Et Nekhludov se demandait cela ; et il était contraint de s’avouer que l’opinion des autres, la pensée de ce que les autres diraient de lui, avaient une grande influence sur ses résolutions. Et plus il réfléchissait, plus s’augmentait le nombre des questions qui s’offraient à lui ; et plus il avait de peine aussi à y trouver des réponses.

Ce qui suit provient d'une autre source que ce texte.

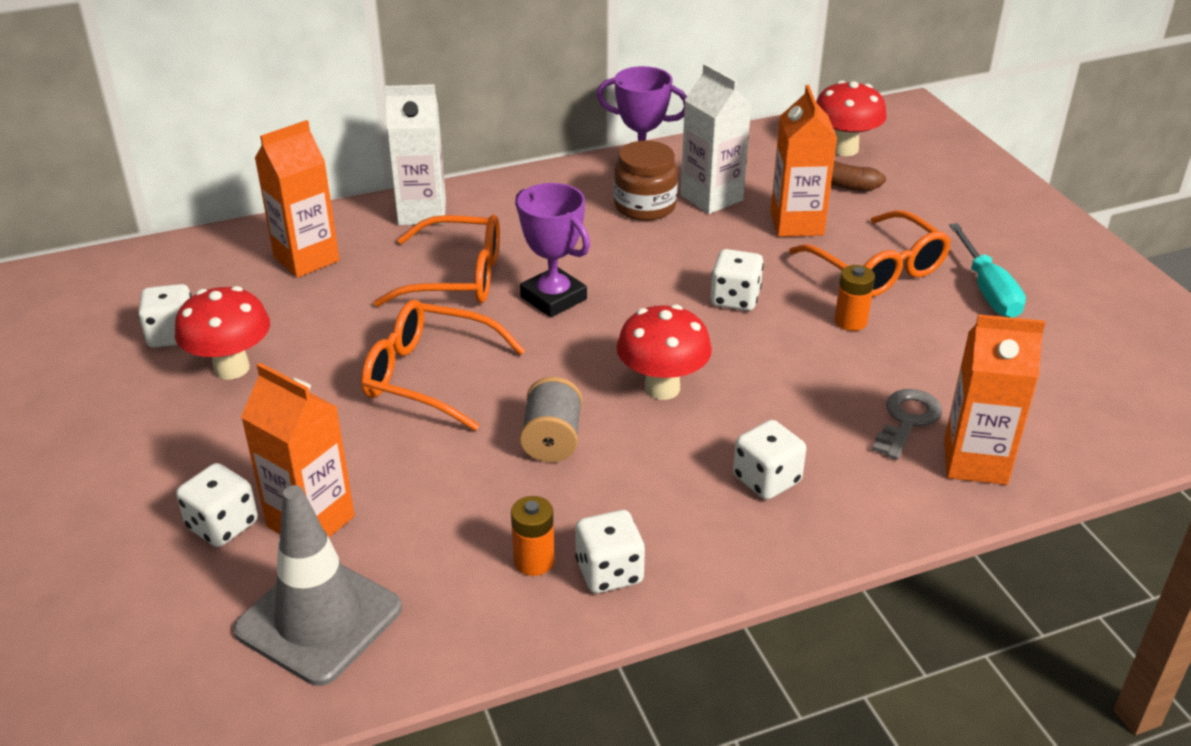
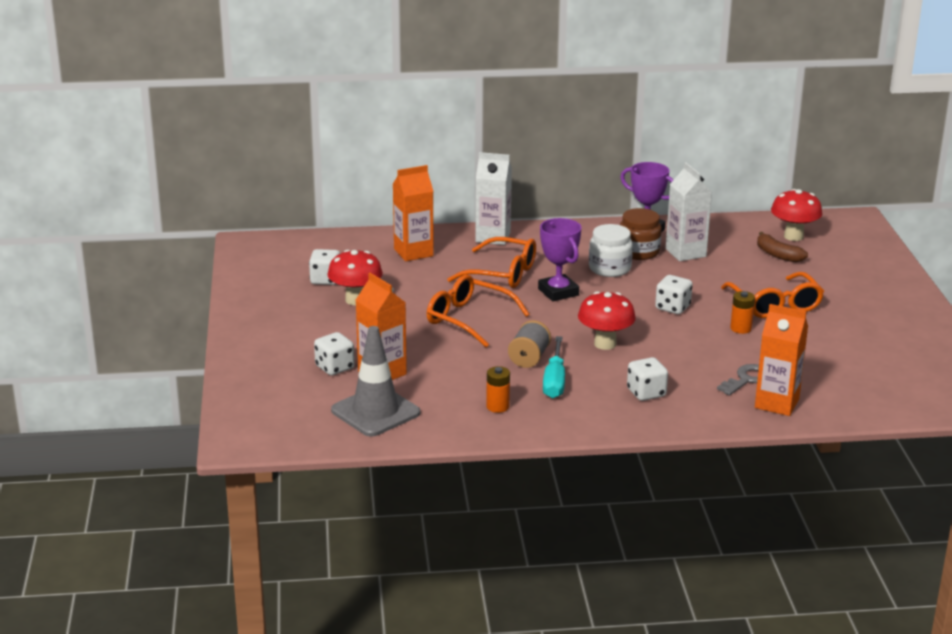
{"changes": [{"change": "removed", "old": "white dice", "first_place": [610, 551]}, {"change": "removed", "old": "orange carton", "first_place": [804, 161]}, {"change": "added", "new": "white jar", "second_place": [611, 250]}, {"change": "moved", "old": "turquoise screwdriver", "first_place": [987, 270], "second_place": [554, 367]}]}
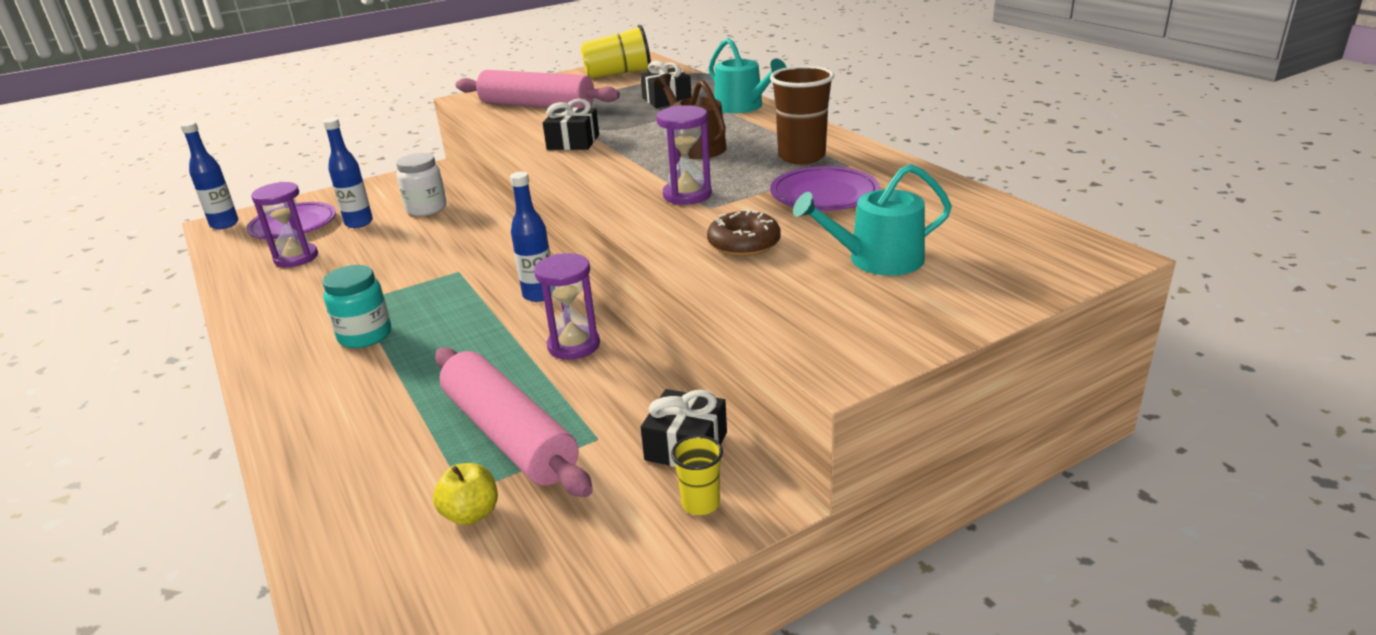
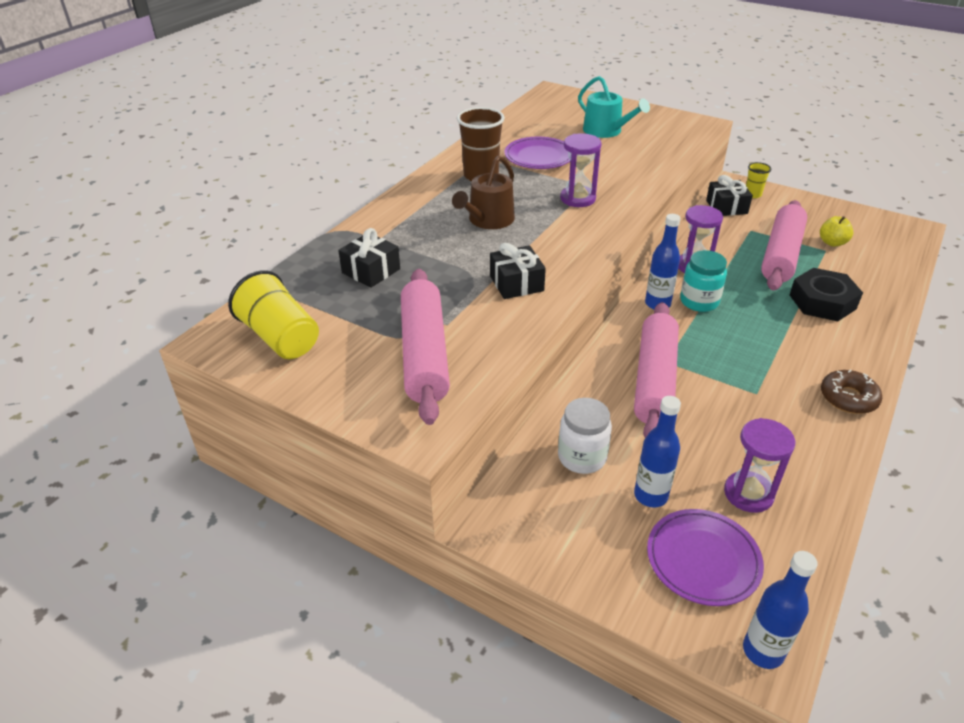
{"changes": [{"change": "removed", "old": "turquoise watering can", "first_place": [747, 75]}, {"change": "added", "new": "pink rolling pin", "second_place": [656, 370]}, {"change": "added", "new": "black nut", "second_place": [826, 294]}, {"change": "moved", "old": "turquoise jar", "first_place": [356, 306], "second_place": [703, 281]}, {"change": "moved", "old": "brown donut", "first_place": [744, 232], "second_place": [851, 391]}]}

Pour échapper à ses pensées, il se coucha entre les draps frais et essaya de s’endormir, se disant que le lendemain, à tête reposée, il résoudrait ces problèmes dont maintenant il ne parvenait pas à sortir. Mais il resta très longtemps à attendre le sommeil. Par les fenêtres entr’ouvertes, avec l’air vif de la nuit et les rayons de la lune, parvenait jusqu’à lui le croassement des grenouilles, mêlé au chant plaintif des rossignols, au loin dans le parc ; il y avait même un rossignol qui chantait tout près de lui, sous ses fenêtres, dans un bouquet de sureaux. Et le chant de cet oiseau le fit penser à la musique de la fille du directeur ; et il se rappela ensuite le directeur lui-même, et ensuite la Maslova. Il revit la façon dont ses lèvres tremblaient, pendant qu’elle lui disait : « Il faut que vous me quittiez ! » Soudain il eut l’impression que l’Allemand, son gérant, tombait dans la mare aux grenouilles. Il sentait qu’il avait le devoir de le repêcher ; mais, au lieu de cela, il était tout d’un coup devenu la Maslova, et il criait : « Je suis une condamnée aux travaux forcés, et toi tu es un prince ! »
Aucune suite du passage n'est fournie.